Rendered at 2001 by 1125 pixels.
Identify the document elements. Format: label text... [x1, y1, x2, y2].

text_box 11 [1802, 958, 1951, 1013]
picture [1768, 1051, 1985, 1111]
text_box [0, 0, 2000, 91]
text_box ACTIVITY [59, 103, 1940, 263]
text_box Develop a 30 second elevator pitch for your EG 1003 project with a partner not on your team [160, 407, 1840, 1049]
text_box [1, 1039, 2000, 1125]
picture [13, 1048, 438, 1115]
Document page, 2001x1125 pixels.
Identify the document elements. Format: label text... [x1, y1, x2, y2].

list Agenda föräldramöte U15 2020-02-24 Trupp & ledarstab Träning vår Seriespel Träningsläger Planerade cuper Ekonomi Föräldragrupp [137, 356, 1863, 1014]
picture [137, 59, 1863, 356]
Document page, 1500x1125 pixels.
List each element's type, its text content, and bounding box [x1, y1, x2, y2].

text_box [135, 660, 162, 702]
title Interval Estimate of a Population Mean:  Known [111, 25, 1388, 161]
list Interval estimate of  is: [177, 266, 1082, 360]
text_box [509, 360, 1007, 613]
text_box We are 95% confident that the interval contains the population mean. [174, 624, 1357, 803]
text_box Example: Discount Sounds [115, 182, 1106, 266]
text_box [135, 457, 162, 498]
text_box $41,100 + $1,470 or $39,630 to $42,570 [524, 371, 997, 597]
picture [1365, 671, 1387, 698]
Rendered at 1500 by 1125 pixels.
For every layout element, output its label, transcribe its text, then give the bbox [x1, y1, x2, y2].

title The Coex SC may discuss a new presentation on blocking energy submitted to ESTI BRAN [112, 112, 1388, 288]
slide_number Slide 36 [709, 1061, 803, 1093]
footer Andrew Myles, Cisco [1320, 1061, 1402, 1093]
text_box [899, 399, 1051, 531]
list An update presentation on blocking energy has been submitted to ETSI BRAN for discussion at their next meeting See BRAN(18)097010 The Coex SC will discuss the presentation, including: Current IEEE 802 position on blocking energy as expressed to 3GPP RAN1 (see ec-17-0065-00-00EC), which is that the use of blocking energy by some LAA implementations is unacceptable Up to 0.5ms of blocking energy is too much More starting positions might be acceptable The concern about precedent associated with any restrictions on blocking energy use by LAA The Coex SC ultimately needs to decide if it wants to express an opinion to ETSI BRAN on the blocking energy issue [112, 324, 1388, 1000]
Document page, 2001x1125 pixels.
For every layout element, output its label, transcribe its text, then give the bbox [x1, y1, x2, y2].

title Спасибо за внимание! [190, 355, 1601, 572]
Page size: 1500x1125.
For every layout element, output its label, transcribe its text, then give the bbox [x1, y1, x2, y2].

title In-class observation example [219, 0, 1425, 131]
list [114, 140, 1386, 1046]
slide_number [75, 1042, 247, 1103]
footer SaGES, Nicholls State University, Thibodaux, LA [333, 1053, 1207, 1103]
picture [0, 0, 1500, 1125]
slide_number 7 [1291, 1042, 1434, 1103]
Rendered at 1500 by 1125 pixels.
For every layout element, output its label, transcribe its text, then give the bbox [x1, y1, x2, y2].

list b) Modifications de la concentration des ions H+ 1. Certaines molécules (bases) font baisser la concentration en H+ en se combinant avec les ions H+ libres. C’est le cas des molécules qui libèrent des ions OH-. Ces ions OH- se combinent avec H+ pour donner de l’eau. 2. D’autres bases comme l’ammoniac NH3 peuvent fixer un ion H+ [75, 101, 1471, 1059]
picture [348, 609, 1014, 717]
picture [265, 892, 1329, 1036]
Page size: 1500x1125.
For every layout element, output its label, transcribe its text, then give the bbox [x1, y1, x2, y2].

■ ■ ■

→ **What the exercise asks**
Write out every record shown above, word for word.

→ **Result**
Rendered at 2001 by 1125 pixels.
Identify the document elements. Format: label text... [x1, y1, x2, y2].

text_box 11 [1802, 958, 1951, 1013]
picture [1768, 1051, 1985, 1111]
text_box [0, 0, 2000, 91]
text_box ACTIVITY [59, 103, 1940, 263]
text_box Develop a 30 second elevator pitch for your EG 1003 project with a partner not on your team [160, 407, 1840, 1049]
text_box [1, 1039, 2000, 1125]
picture [13, 1048, 438, 1115]
Document page, 2001x1125 pixels.
Identify the document elements. Format: label text... [x1, y1, x2, y2].

list Agenda föräldramöte U15 2020-02-24 Trupp & ledarstab Träning vår Seriespel Träningsläger Planerade cuper Ekonomi Föräldragrupp [137, 356, 1863, 1014]
picture [137, 59, 1863, 356]
Document page, 1500x1125 pixels.
List each element's type, its text content, and bounding box [x1, y1, x2, y2].

text_box [135, 660, 162, 702]
title Interval Estimate of a Population Mean:  Known [111, 25, 1388, 161]
list Interval estimate of  is: [177, 266, 1082, 360]
text_box [509, 360, 1007, 613]
text_box We are 95% confident that the interval contains the population mean. [174, 624, 1357, 803]
text_box Example: Discount Sounds [115, 182, 1106, 266]
text_box [135, 457, 162, 498]
text_box $41,100 + $1,470 or $39,630 to $42,570 [524, 371, 997, 597]
picture [1365, 671, 1387, 698]
Rendered at 1500 by 1125 pixels.
For every layout element, output its label, transcribe its text, then give the bbox [x1, y1, x2, y2].

title The Coex SC may discuss a new presentation on blocking energy submitted to ESTI BRAN [112, 112, 1388, 288]
slide_number Slide 36 [709, 1061, 803, 1093]
footer Andrew Myles, Cisco [1320, 1061, 1402, 1093]
text_box [899, 399, 1051, 531]
list An update presentation on blocking energy has been submitted to ETSI BRAN for discussion at their next meeting See BRAN(18)097010 The Coex SC will discuss the presentation, including: Current IEEE 802 position on blocking energy as expressed to 3GPP RAN1 (see ec-17-0065-00-00EC), which is that the use of blocking energy by some LAA implementations is unacceptable Up to 0.5ms of blocking energy is too much More starting positions might be acceptable The concern about precedent associated with any restrictions on blocking energy use by LAA The Coex SC ultimately needs to decide if it wants to express an opinion to ETSI BRAN on the blocking energy issue [112, 324, 1388, 1000]
Document page, 2001x1125 pixels.
For every layout element, output its label, transcribe its text, then give the bbox [x1, y1, x2, y2].

title Спасибо за внимание! [190, 355, 1601, 572]
Page size: 1500x1125.
For every layout element, output its label, transcribe its text, then give the bbox [x1, y1, x2, y2].

title In-class observation example [219, 0, 1425, 131]
list [114, 140, 1386, 1046]
slide_number [75, 1042, 247, 1103]
footer SaGES, Nicholls State University, Thibodaux, LA [333, 1053, 1207, 1103]
picture [0, 0, 1500, 1125]
slide_number 7 [1291, 1042, 1434, 1103]
Rendered at 1500 by 1125 pixels.
For every layout element, output its label, transcribe its text, then give the bbox [x1, y1, x2, y2].

list b) Modifications de la concentration des ions H+ 1. Certaines molécules (bases) font baisser la concentration en H+ en se combinant avec les ions H+ libres. C’est le cas des molécules qui libèrent des ions OH-. Ces ions OH- se combinent avec H+ pour donner de l’eau. 2. D’autres bases comme l’ammoniac NH3 peuvent fixer un ion H+ [75, 101, 1471, 1059]
picture [348, 609, 1014, 717]
picture [265, 892, 1329, 1036]
Page size: 1500x1125.
For every layout element, output its label, transcribe its text, then give the bbox [x1, y1, x2, y2].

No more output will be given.